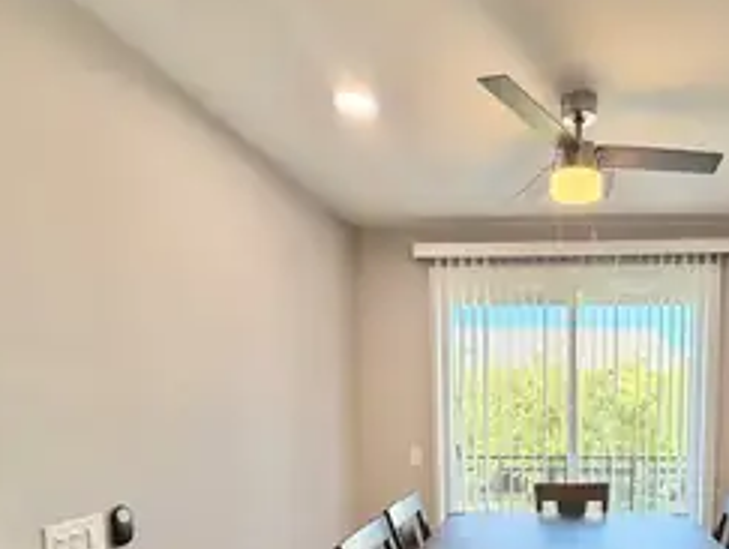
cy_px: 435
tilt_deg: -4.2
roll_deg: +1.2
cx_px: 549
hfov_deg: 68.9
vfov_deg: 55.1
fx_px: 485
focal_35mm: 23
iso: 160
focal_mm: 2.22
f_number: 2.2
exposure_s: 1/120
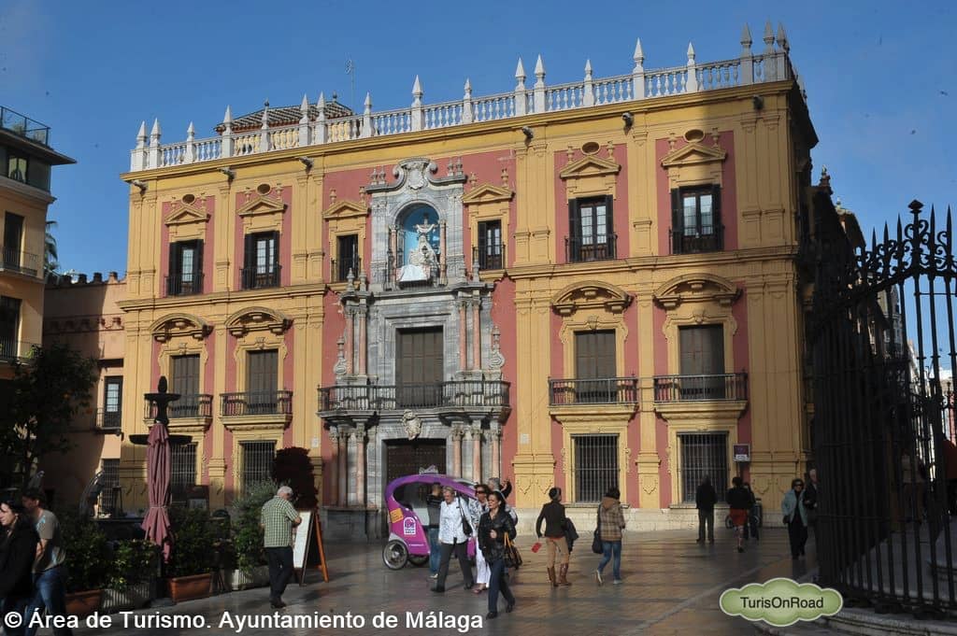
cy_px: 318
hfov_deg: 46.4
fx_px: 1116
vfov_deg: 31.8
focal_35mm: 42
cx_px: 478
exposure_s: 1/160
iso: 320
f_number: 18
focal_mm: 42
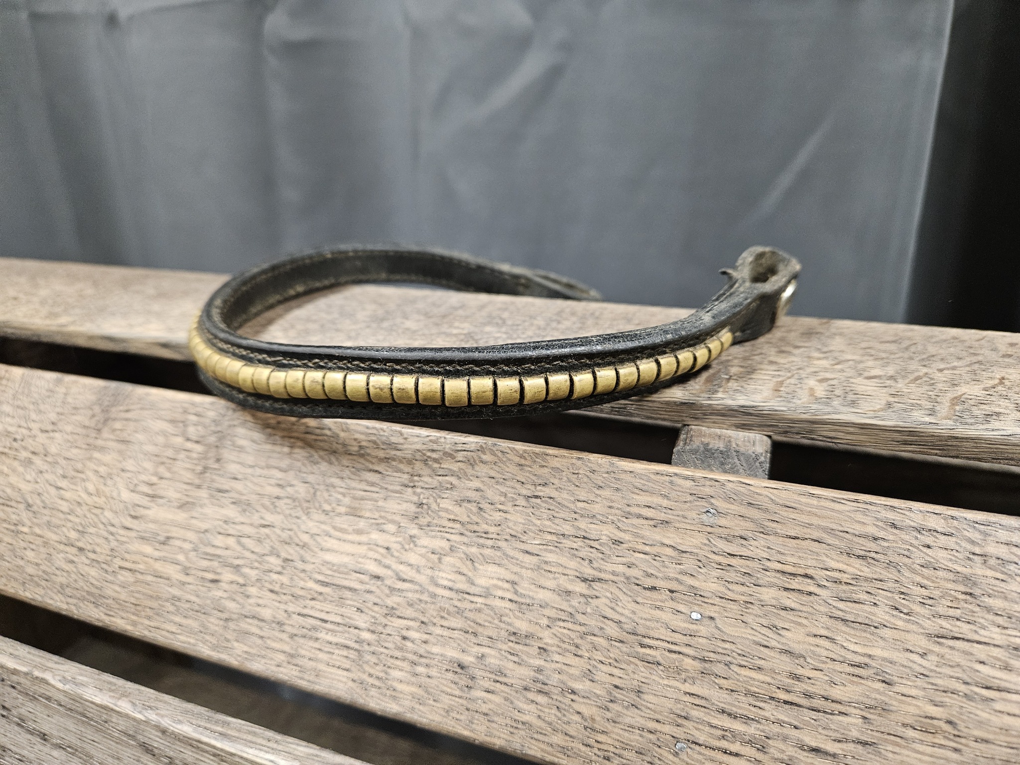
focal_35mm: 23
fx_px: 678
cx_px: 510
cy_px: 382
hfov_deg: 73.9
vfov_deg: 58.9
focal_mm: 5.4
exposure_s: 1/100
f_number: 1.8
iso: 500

◆ ◆ ◆ ◆ ◆

Leaving each image aside, repeat the listing above exactly.

## RESULT OF THIS EXERCISE
cy_px: 435
tilt_deg: -4.2
roll_deg: +1.2
cx_px: 549
hfov_deg: 68.9
vfov_deg: 55.1
fx_px: 485
focal_35mm: 23
iso: 160
focal_mm: 2.22
f_number: 2.2
exposure_s: 1/120
cy_px: 318
hfov_deg: 46.4
fx_px: 1116
vfov_deg: 31.8
focal_35mm: 42
cx_px: 478
exposure_s: 1/160
iso: 320
f_number: 18
focal_mm: 42
focal_35mm: 23
fx_px: 678
cx_px: 510
cy_px: 382
hfov_deg: 73.9
vfov_deg: 58.9
focal_mm: 5.4
exposure_s: 1/100
f_number: 1.8
iso: 500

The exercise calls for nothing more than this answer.